§ Directions:
Turn every line of the entries below into a Markdown table with two columns, Row for the row number and Line for the line itself, and skip any blank lines. Keep the pictures out of the table.

[Point tracking data]
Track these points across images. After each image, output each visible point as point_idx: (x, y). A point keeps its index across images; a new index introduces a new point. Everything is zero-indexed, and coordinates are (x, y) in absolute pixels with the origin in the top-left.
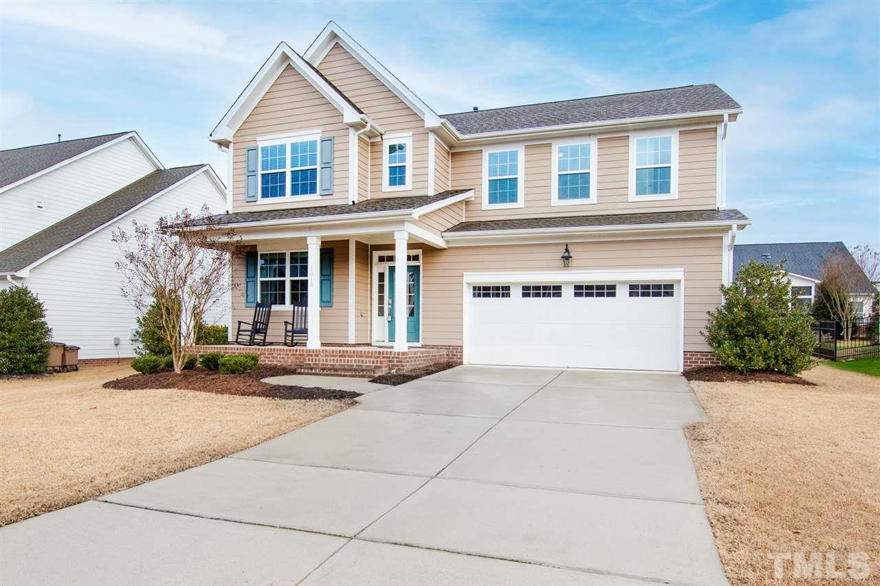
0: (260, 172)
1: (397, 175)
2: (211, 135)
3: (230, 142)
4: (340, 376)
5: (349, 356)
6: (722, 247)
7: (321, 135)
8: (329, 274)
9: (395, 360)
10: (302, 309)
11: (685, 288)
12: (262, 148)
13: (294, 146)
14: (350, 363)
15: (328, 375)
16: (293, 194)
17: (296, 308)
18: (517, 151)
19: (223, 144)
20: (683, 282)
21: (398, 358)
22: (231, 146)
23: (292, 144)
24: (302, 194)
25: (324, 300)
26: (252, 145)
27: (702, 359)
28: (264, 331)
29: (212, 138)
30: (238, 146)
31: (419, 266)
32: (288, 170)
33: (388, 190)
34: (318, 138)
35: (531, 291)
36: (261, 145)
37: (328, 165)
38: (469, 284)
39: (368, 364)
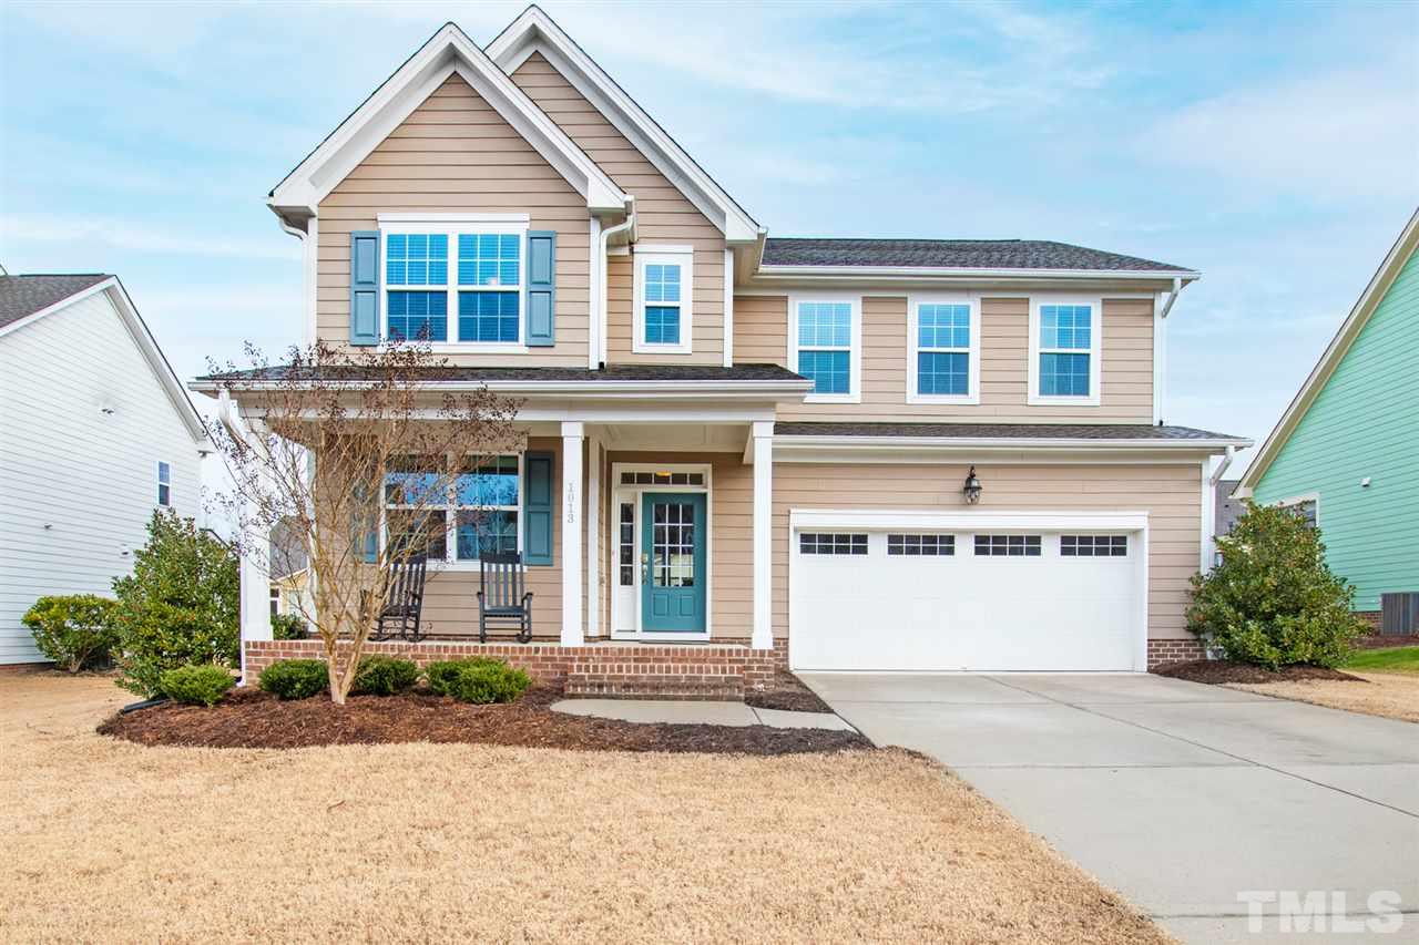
0: (384, 287)
1: (663, 322)
2: (271, 194)
3: (314, 216)
4: (666, 698)
5: (656, 660)
6: (1200, 480)
7: (527, 226)
8: (545, 501)
9: (755, 665)
10: (506, 569)
11: (1150, 542)
12: (390, 237)
13: (467, 243)
14: (672, 674)
15: (638, 698)
16: (462, 338)
17: (486, 565)
18: (850, 304)
19: (295, 219)
20: (1146, 535)
21: (762, 661)
22: (313, 225)
23: (461, 237)
24: (482, 339)
25: (533, 552)
26: (365, 228)
27: (1173, 651)
28: (412, 612)
29: (271, 201)
30: (329, 226)
31: (705, 495)
32: (453, 288)
33: (643, 349)
34: (521, 230)
35: (903, 544)
36: (386, 230)
37: (543, 286)
38: (796, 530)
39: (712, 675)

§ Reply to the task:
| Row | Line |
|---|---|
| 1 | Track these points across images. After each image, output each visible point as point_idx: (x, y). A point keeps its index across images; a new index introduces a new point. Everything is zero-indexed, and coordinates are (x, y) in absolute pixels with the origin in the top-left. |
| 2 | 0: (260, 172) |
| 3 | 1: (397, 175) |
| 4 | 2: (211, 135) |
| 5 | 3: (230, 142) |
| 6 | 4: (340, 376) |
| 7 | 5: (349, 356) |
| 8 | 6: (722, 247) |
| 9 | 7: (321, 135) |
| 10 | 8: (329, 274) |
| 11 | 9: (395, 360) |
| 12 | 10: (302, 309) |
| 13 | 11: (685, 288) |
| 14 | 12: (262, 148) |
| 15 | 13: (294, 146) |
| 16 | 14: (350, 363) |
| 17 | 15: (328, 375) |
| 18 | 16: (293, 194) |
| 19 | 17: (296, 308) |
| 20 | 18: (517, 151) |
| 21 | 19: (223, 144) |
| 22 | 20: (683, 282) |
| 23 | 21: (398, 358) |
| 24 | 22: (231, 146) |
| 25 | 23: (292, 144) |
| 26 | 24: (302, 194) |
| 27 | 25: (324, 300) |
| 28 | 26: (252, 145) |
| 29 | 27: (702, 359) |
| 30 | 28: (264, 331) |
| 31 | 29: (212, 138) |
| 32 | 30: (238, 146) |
| 33 | 31: (419, 266) |
| 34 | 32: (288, 170) |
| 35 | 33: (388, 190) |
| 36 | 34: (318, 138) |
| 37 | 35: (531, 291) |
| 38 | 36: (261, 145) |
| 39 | 37: (328, 165) |
| 40 | 38: (469, 284) |
| 41 | 39: (368, 364) |
| 42 | 0: (384, 287) |
| 43 | 1: (663, 322) |
| 44 | 2: (271, 194) |
| 45 | 3: (314, 216) |
| 46 | 4: (666, 698) |
| 47 | 5: (656, 660) |
| 48 | 6: (1200, 480) |
| 49 | 7: (527, 226) |
| 50 | 8: (545, 501) |
| 51 | 9: (755, 665) |
| 52 | 10: (506, 569) |
| 53 | 11: (1150, 542) |
| 54 | 12: (390, 237) |
| 55 | 13: (467, 243) |
| 56 | 14: (672, 674) |
| 57 | 15: (638, 698) |
| 58 | 16: (462, 338) |
| 59 | 17: (486, 565) |
| 60 | 18: (850, 304) |
| 61 | 19: (295, 219) |
| 62 | 20: (1146, 535) |
| 63 | 21: (762, 661) |
| 64 | 22: (313, 225) |
| 65 | 23: (461, 237) |
| 66 | 24: (482, 339) |
| 67 | 25: (533, 552) |
| 68 | 26: (365, 228) |
| 69 | 27: (1173, 651) |
| 70 | 28: (412, 612) |
| 71 | 29: (271, 201) |
| 72 | 30: (329, 226) |
| 73 | 31: (705, 495) |
| 74 | 32: (453, 288) |
| 75 | 33: (643, 349) |
| 76 | 34: (521, 230) |
| 77 | 35: (903, 544) |
| 78 | 36: (386, 230) |
| 79 | 37: (543, 286) |
| 80 | 38: (796, 530) |
| 81 | 39: (712, 675) |